On parle ici de ce moment crucial où, après avoir survécu à une semaine (ou un mois, soyons honnêtes) de cris d'enfants, de photocopies infernales et de réunions interminables sur le bien-être émotionnel des chaises (oui, ça arrive !), on s’attaque enfin à l'organisation de nos documents pédagogiques.
Le casse-tête créatif
La page de garde, c’est le premier rempart contre le chaos. C'est l'étiquette de la confiture faite maison qu’on offre à Tata Jacqueline, en priant pour qu’elle ne remarque pas qu'on a un peu triché avec la recette. On veut faire bien, on veut que ça ait l’air pro, mais en même temps… on est profs, pas designers !
On a tous été là. Devant un logiciel de traitement de texte (ou, soyons fous, une feuille blanche et des feutres – vintage!), à essayer de transformer un document tristounet en une œuvre d'art digne du Louvre. On cherche l'image parfaite, la police de caractère qui inspire la confiance et l’autorité (sans faire trop dictateur, hein!), et la citation inspirante qui donnera envie à nos collègues de piocher dans notre classeur (plutôt que de simplement squatter nos idées en douce).
Le plus drôle, c’est quand on essaie d’être original. On met une photo de nous déguisé en clown lors de la dernière kermesse (histoire de montrer qu'on a de l'humour), ou une citation de Victor Hugo tellement obscure que personne ne la comprend. Le résultat est souvent...surprenant. Disons, que ça ne finit pas toujours sur Pinterest.

Les options (et les pièges)
On a l'option "minimaliste chic": juste le titre du classeur en Arial 12, gras. Efficace, sobre, un peu ennuyeux. C’est le pull noir qu’on porte quand on n’a aucune idée de quoi mettre. Ça fait le job, mais ça ne fait pas rêver.
Puis, il y a l'option "explosion de couleurs": des images partout, des polices différentes pour chaque mot, des clipart de pommiers et de crayons qui débordent. C’est la version pédagogique d’un sapin de Noël décoré par un enfant de 5 ans sous caféine. Attention les yeux!

Et enfin, l’option "je pique une image sur Google": On trouve une image "libre de droits" (enfin, on l’espère), on la colle, et on se dit que ça fera l’affaire. C’est un peu comme acheter des frites surgelées pour un dîner entre amis : ça dépanne, mais on n'est pas super fiers.
Le verdict
Au final, l’important, c’est que cette page de garde nous plaise, et qu'elle nous donne envie d’ouvrir le classeur. Qu'elle soit le reflet de notre personnalité (même si cette personnalité est parfois un peu… bizarre).

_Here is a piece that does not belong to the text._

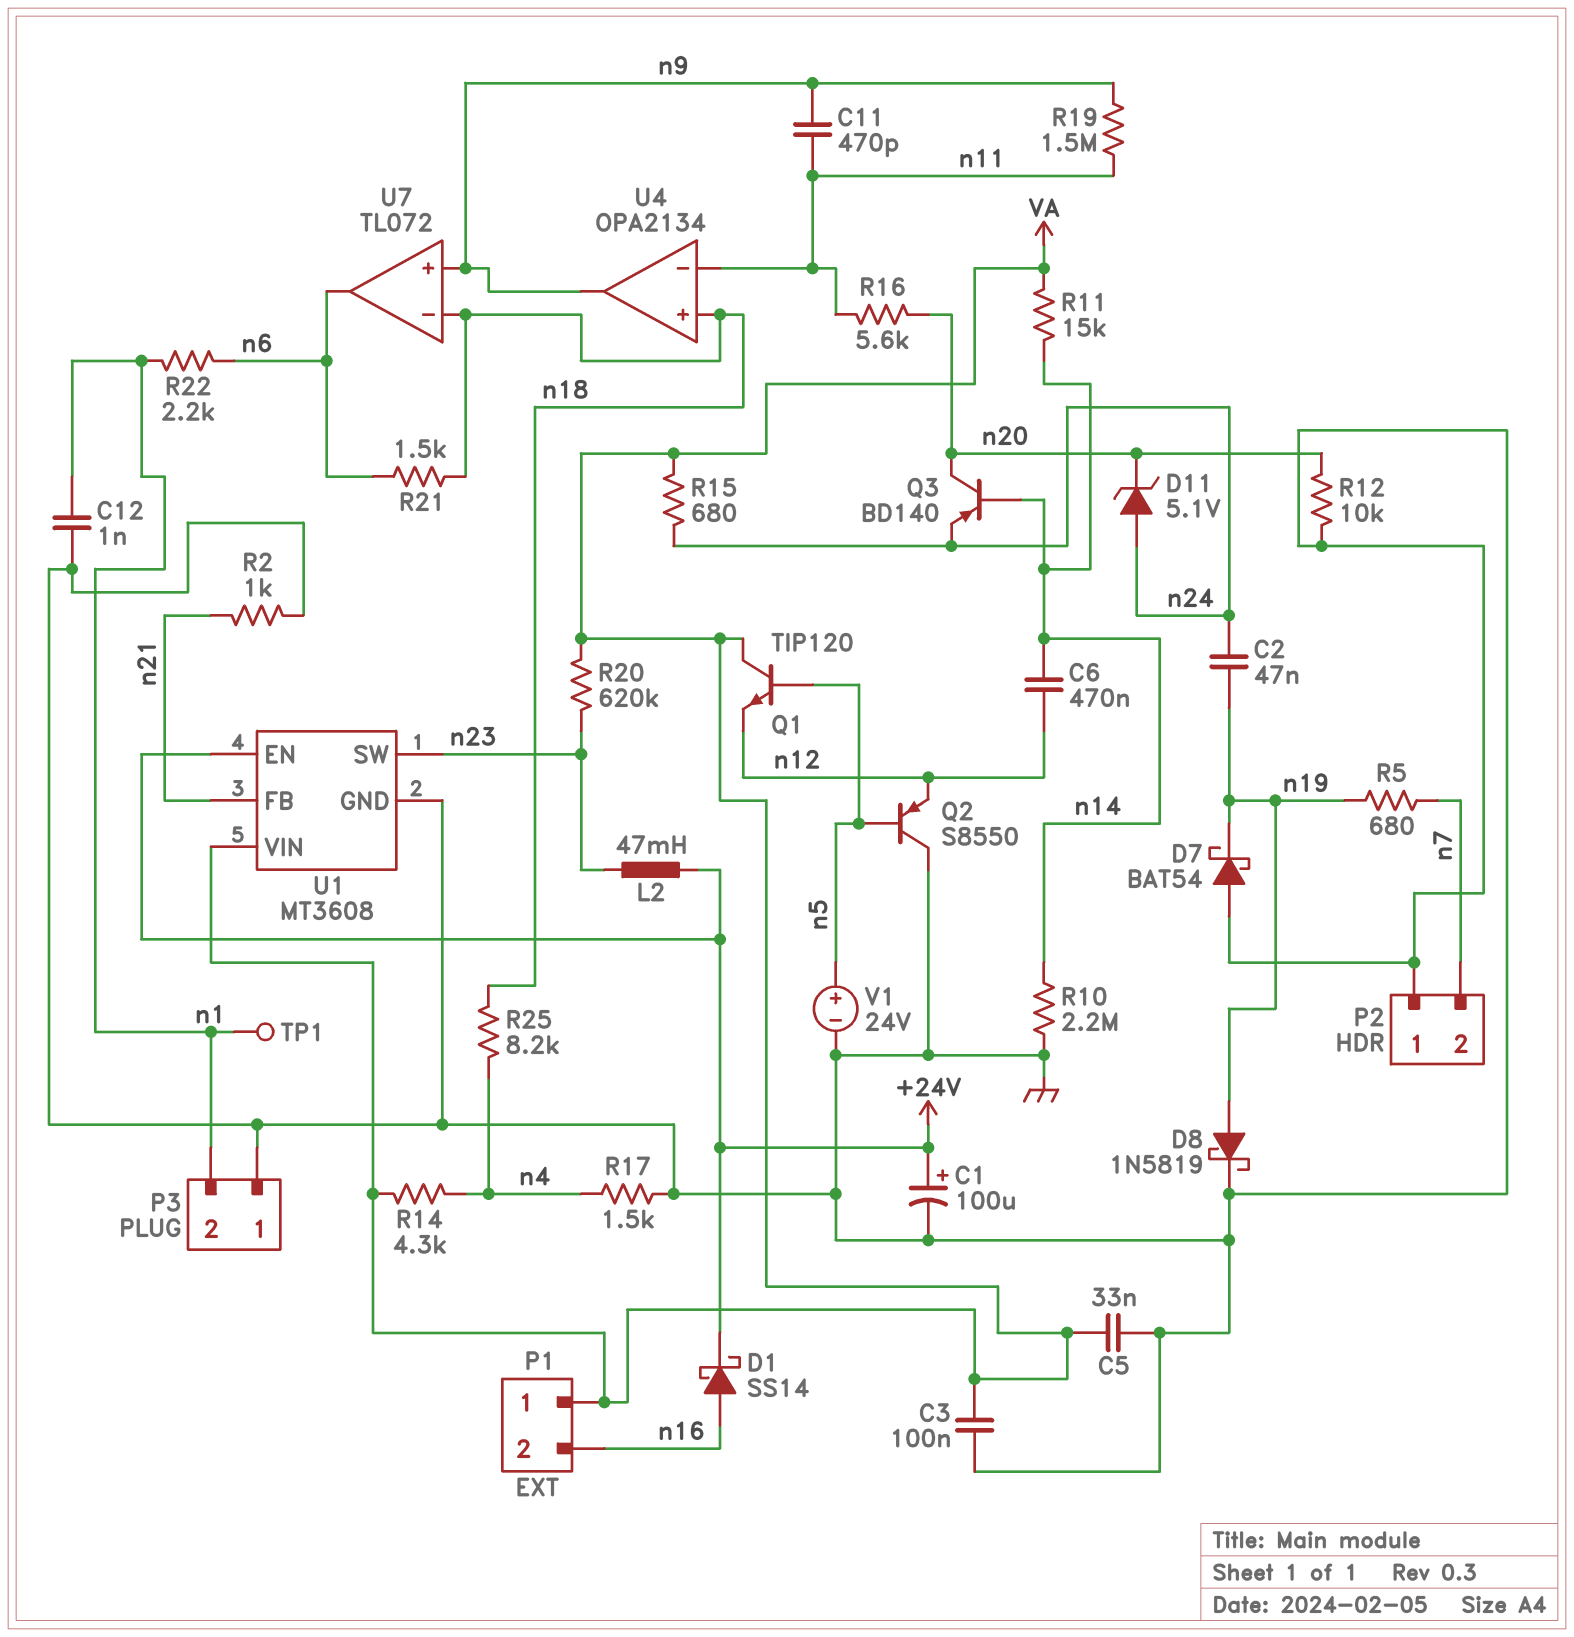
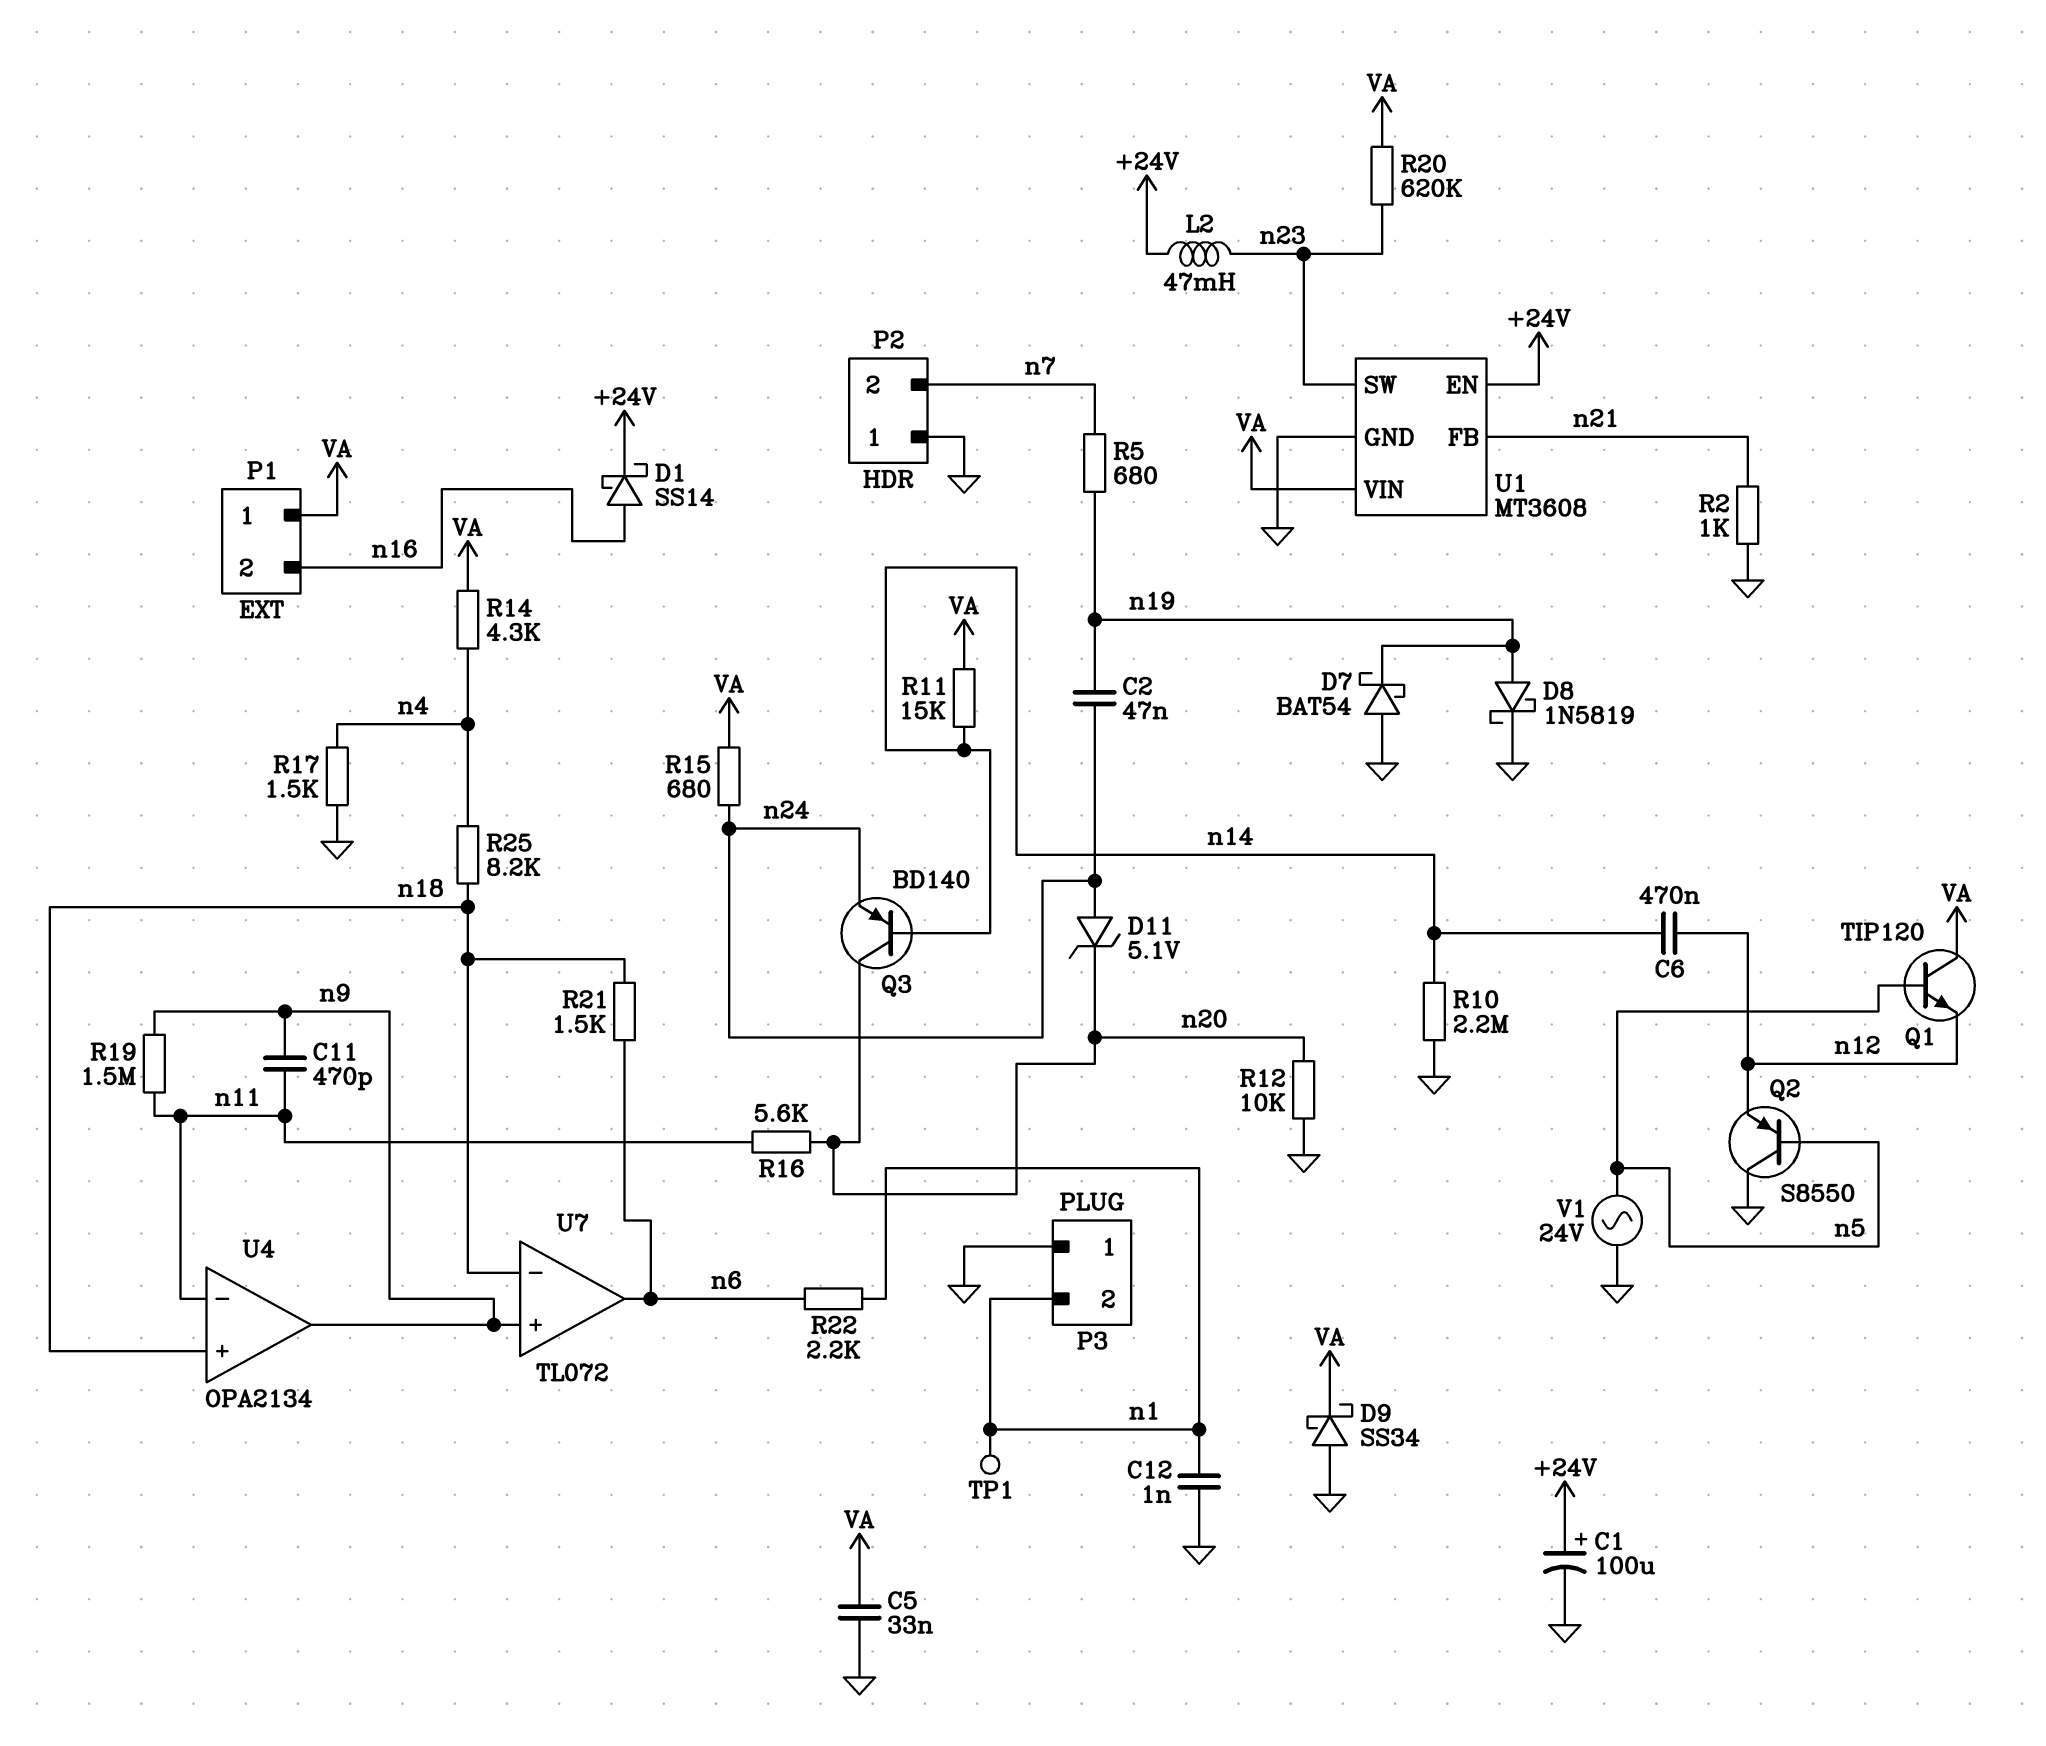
C3: 100nF (GND, VA) -> none
D9: none -> schottky SS34 (A GND, K VA)
V1: 24V (plus n5, minus GND) -> AC 24V (GND, n5)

Alors, on se détend, on respire, et on crée cette fameuse page de garde. Qu’elle soit simple, complexe, colorée ou minimaliste, l'essentiel est qu’elle nous fasse sourire (au moins un petit peu) à chaque fois qu'on la voit. Après tout, on passe tellement de temps avec ces classeurs, autant qu’ils soient agréables à regarder ! Et si Tata Jacqueline n'aime pas la confiture, ce n’est pas grave. On la mangera nous-mêmes. Avec un sourire, bien sûr.